The task: Transcribe every line of the items below without changing anything, and leave the pictures out of your answer.

Stored data entries:
+---+

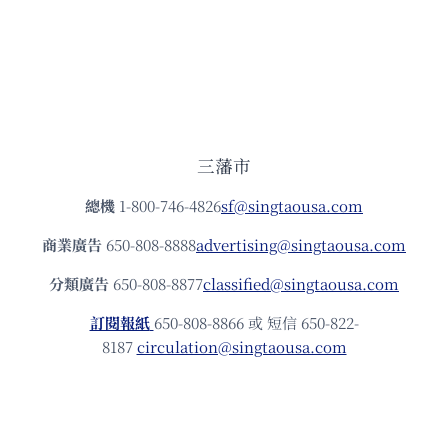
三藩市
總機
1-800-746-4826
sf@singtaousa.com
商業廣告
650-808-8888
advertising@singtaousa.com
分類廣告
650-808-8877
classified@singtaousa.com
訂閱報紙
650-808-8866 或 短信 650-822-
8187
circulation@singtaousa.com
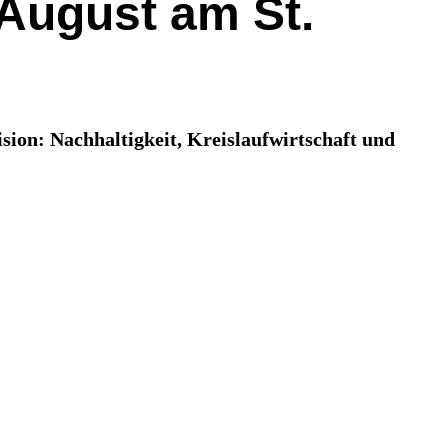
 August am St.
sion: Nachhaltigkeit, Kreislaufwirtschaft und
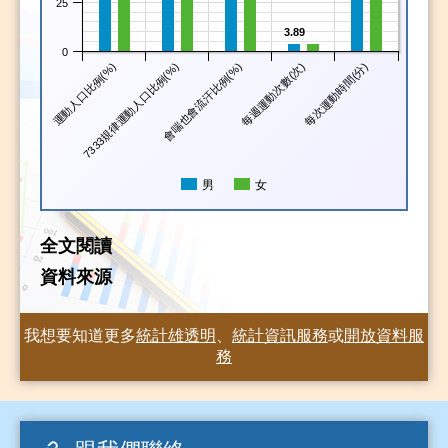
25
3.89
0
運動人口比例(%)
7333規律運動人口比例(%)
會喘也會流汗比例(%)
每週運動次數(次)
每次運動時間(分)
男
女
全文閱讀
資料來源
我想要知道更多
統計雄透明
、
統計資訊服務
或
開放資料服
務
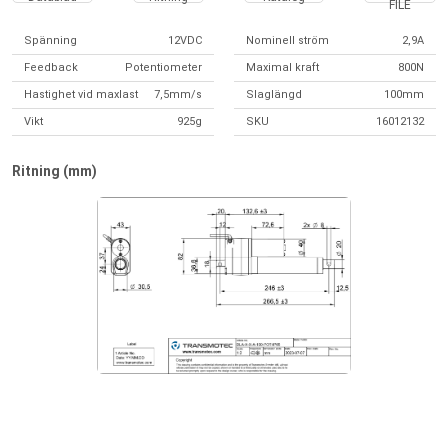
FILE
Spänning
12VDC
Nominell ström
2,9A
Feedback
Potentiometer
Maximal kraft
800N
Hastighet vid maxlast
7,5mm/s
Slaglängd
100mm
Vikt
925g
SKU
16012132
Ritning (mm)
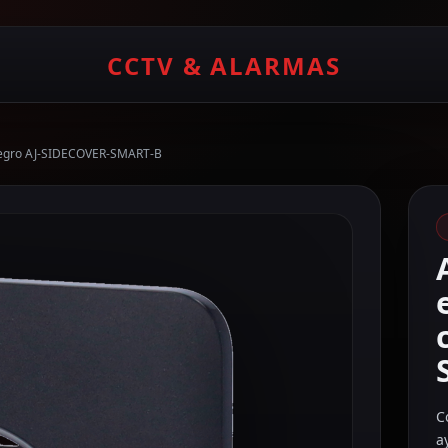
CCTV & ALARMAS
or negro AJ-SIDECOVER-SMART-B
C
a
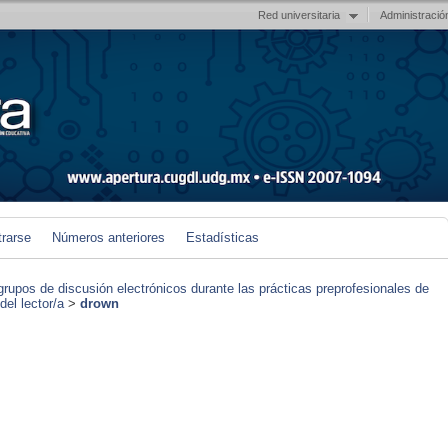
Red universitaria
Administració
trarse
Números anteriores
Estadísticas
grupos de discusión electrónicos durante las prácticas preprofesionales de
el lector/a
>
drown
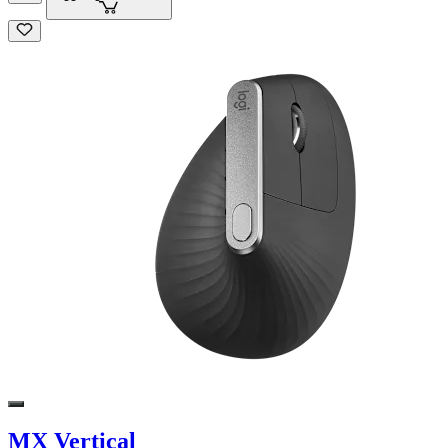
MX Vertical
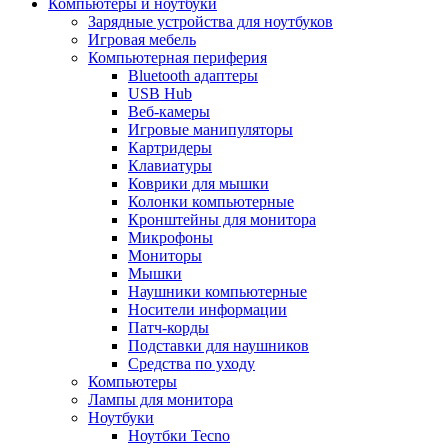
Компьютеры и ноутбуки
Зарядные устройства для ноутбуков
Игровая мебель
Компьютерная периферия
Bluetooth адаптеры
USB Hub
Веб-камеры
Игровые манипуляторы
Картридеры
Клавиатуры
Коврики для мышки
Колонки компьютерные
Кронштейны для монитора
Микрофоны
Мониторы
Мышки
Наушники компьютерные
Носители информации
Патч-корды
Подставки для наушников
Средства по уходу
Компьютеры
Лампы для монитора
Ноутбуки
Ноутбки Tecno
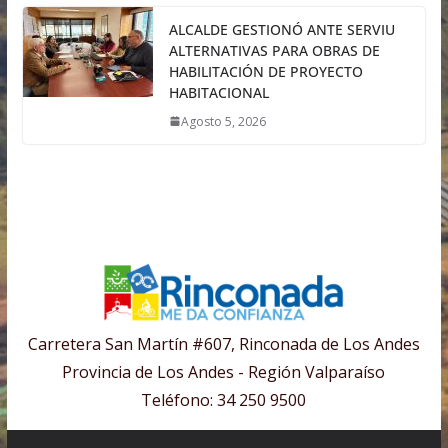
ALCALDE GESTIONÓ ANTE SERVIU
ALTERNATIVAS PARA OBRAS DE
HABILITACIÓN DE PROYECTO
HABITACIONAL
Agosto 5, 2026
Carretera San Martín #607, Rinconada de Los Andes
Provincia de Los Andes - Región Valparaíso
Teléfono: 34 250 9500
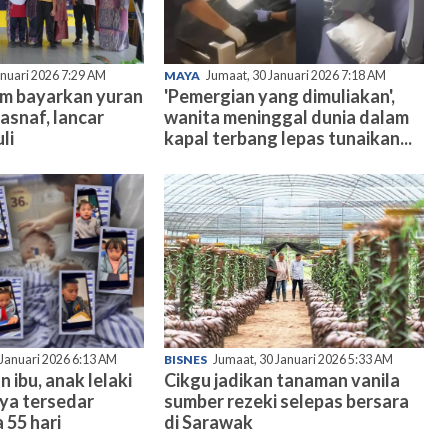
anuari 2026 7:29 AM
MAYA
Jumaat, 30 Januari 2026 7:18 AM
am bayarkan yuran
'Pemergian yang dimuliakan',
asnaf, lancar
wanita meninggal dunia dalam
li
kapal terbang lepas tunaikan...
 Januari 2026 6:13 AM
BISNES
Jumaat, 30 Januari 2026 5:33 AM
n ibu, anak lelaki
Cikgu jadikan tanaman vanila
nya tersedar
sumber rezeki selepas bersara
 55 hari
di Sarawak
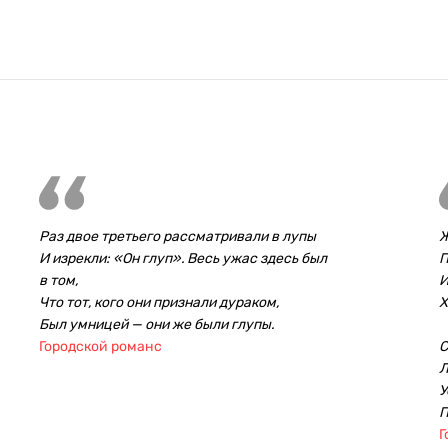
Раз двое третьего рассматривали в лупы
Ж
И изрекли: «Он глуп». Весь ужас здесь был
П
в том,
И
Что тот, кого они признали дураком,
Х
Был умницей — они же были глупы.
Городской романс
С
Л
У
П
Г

+---+

Task response:
三藩市
總機
1-800-746-4826
sf@singtaousa.com
商業廣告
650-808-8888
advertising@singtaousa.com
分類廣告
650-808-8877
classified@singtaousa.com
訂閱報紙
650-808-8866 或 短信 650-822-
8187
circulation@singtaousa.com
 August am St.
sion: Nachhaltigkeit, Kreislaufwirtschaft und
25
3.89
0
運動人口比例(%)
7333規律運動人口比例(%)
會喘也會流汗比例(%)
每週運動次數(次)
每次運動時間(分)
男
女
全文閱讀
資料來源
我想要知道更多
統計雄透明
、
統計資訊服務
或
開放資料服
務
FILE
Spänning
12VDC
Nominell ström
2,9A
Feedback
Potentiometer
Maximal kraft
800N
Hastighet vid maxlast
7,5mm/s
Slaglängd
100mm
Vikt
925g
SKU
16012132
Ritning (mm)
CCTV & ALARMAS
or negro AJ-SIDECOVER-SMART-B
C
a
Red universitaria
Administració
trarse
Números anteriores
Estadísticas
grupos de discusión electrónicos durante las prácticas preprofesionales de
el lector/a
>
drown
MX Vertical
Компьютеры и ноутбуки
Зарядные устройства для ноутбуков
Игровая мебель
Компьютерная периферия
Bluetooth адаптеры
USB Hub
Веб-камеры
Игровые манипуляторы
Картридеры
Клавиатуры
Коврики для мышки
Колонки компьютерные
Кронштейны для монитора
Микрофоны
Мониторы
Мышки
Наушники компьютерные
Носители информации
Патч-корды
Подставки для наушников
Средства по уходу
Компьютеры
Лампы для монитора
Ноутбуки
Ноутбки Tecno
ALCALDE GESTIONÓ ANTE SERVIU
ALTERNATIVAS PARA OBRAS DE
HABILITACIÓN DE PROYECTO
HABITACIONAL
Agosto 5, 2026
Carretera San Martín #607, Rinconada de Los Andes
Provincia de Los Andes - Región Valparaíso
Teléfono: 34 250 9500
anuari 2026 7:29 AM
MAYA
Jumaat, 30 Januari 2026 7:18 AM
am bayarkan yuran
'Pemergian yang dimuliakan',
asnaf, lancar
wanita meninggal dunia dalam
li
kapal terbang lepas tunaikan...
 Januari 2026 6:13 AM
BISNES
Jumaat, 30 Januari 2026 5:33 AM
n ibu, anak lelaki
Cikgu jadikan tanaman vanila
nya tersedar
sumber rezeki selepas bersara
 55 hari
di Sarawak
Раз двое третьего рассматривали в лупы
Ж
И изрекли: «Он глуп». Весь ужас здесь был
П
в том,
И
Что тот, кого они признали дураком,
Х
Был умницей — они же были глупы.
Городской романс
С
Л
У
П
Г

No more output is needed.